I was 2 years old, Jimmy Carter was the President of the United States, and South Down Shores did not even exist when the City of Laconia first proposed building a lakeside bike trail within the State of New Hampshire-owned railroad right of way.
According to the long ago published Lakes Region, N.H. Bikeway System Report, "the railroad right of way was well suited for the trail for a variety of reasons: its close proximity to the homes of year round and seasonal residents; the level grade and separation from automobile traffic made it attractive to very young and older riders; and the route combined scenic beauty with access to the region's busiest commercial areas, providing opportunity for those who might use their bicycles for commuting."
Although the proposal received a great deal of community support and enthusiasm, plans were stalled in Laconia because of the high cost associated with fencing requirements by the state. Meanwhile, communities around the country developed rail trails and began enjoying significant health, economic and recreation benefits.
Fast forward to present day Laconia and the concept of a recreation trail in the state-owned right of way again enjoys a great deal of community support and enthusiasm for many of the same reasons. As well, conversations about fencing requirements remain in the news.
Let's talk about this.
Contrary to recent reports, split-rail fencing or some amenable alternative has, indeed, been approved by the Department of Transportation Bureau of Rail and Transit along the waterfront properties for Phase 2 of the WOW Trail. We are grateful for this unprecedented exception by the State of N.H. and look forward to continued conversations in this regard.
Rails-with-trails have become a common part of the recreation landscape in the United States in recent years, representing nearly 10 percent of all rail-trails in the country. There are currently 161 rails-with-trails in 41 states, a 260 percent increase since 2000. There is no federal standard regarding fencing. Some states require chain link fencing, others require vegetation or grade separation, while others require no separation at all.
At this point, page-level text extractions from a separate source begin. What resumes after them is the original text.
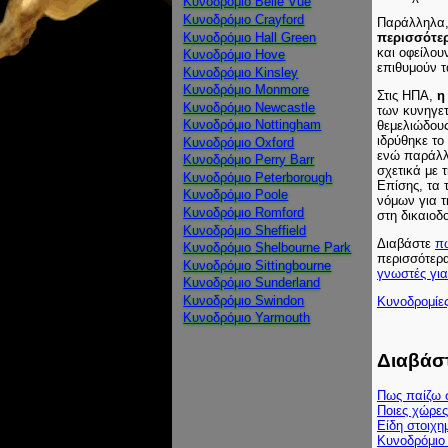
Κυνοδρόμιο Belle Vue
Κυνοδρόμιο Crayford
Παράλληλα, 
Κυνοδρόμιο Hall Green
περισσότερ
και οφείλου
Κυνοδρόμιο Hove
επιθυμούν τ
Κυνοδρόμιο Kinsley
Κυνοδρόμιο Monmore
Στις ΗΠΑ,
η
Κυνοδρόμιο Newcastle
των κυνηγε
Κυνοδρόμιο Nottingham
θεμελιώδου
ιδρύθηκε το
Κυνοδρόμιο Oxford
ενώ παράλλ
Κυνοδρόμιο Perry Barr
σχετικά με 
Κυνοδρόμιο Peterborough
Επίσης, τα 
Κυνοδρόμιο Poole
νόμων για τ
Κυνοδρόμιο Romford
στη δικαιοδ
Κυνοδρόμιο Sheffield
Διαβάστε
πώ
Κυνοδρόμιο Shelbourne Park
περισσότερα
Κυνοδρόμιο Sittingbourne
γνωστές για
Κυνοδρόμιο Sunderland
Κυνοδρόμιο Swindon
Κυνοδρομίε
Κυνοδρόμιο Yarmouth
Διαβάστ
Πως παίζω σ
Ποιες χώρες
Είδη στοιχη
Κυνοδρόμιο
According to the Rails to Trails Conservancy's 2013 Rails-With-Trails report, out of thousands of fatalities on railroad corridors in the United States in recent decades, only one involved a trail user on a rail-with-trail. This suggests that a well-designed pathway provides a safe travel alternative and reduces incentive to trespass or use the tracks as a shortcut.
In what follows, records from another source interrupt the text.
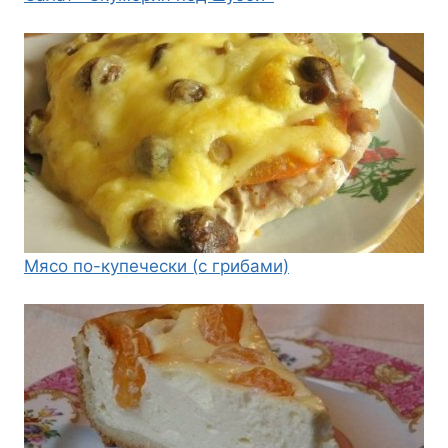
Мясо по-купечески (с грибами)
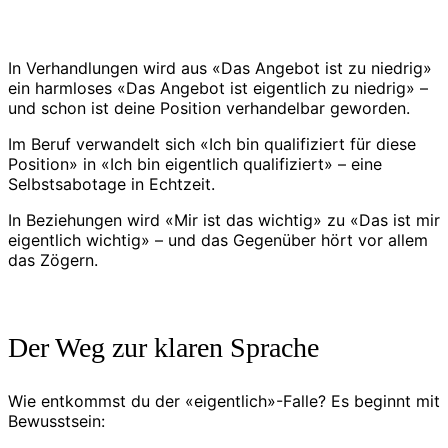
In Verhandlungen wird aus «Das Angebot ist zu niedrig»
ein harmloses «Das Angebot ist eigentlich zu niedrig» –
und schon ist deine Position verhandelbar geworden.
Im Beruf verwandelt sich «Ich bin qualifiziert für diese
Position» in «Ich bin eigentlich qualifiziert» – eine
Selbstsabotage in Echtzeit.
In Beziehungen wird «Mir ist das wichtig» zu «Das ist mir
eigentlich wichtig» – und das Gegenüber hört vor allem
das Zögern.
Der Weg zur klaren Sprache
Wie entkommst du der «eigentlich»-Falle? Es beginnt mit
Bewusstsein:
Even more, there's no denying that Phase 1 of the WOW Trail has fast become a unifying landmark and point of pride for the City of Laconia. A growing number of community leaders recognize that a completed WOW Trail will be a game-changer for this community. Not only will it enhance the quality of life for year round and seasonal residents, but it will attract new visitors to the area and help current and future businesses attract and retain a quality workforce by making the city a more desirable place to live, work and play for my generation of young families. We can look at case studies of communities around the country who have seen transformative change by implementing comprehensive, regional trail systems. But, ultimately, it's up to our community to say yes to the idea here, advocate for a more walkable, bikeable city and, most importantly, help usher this project along by investing in its construction.
Let's finish what the City of Laconia first proposed for the Lakes Region in 1980. It's about time we get this project done. I'm ready, are you?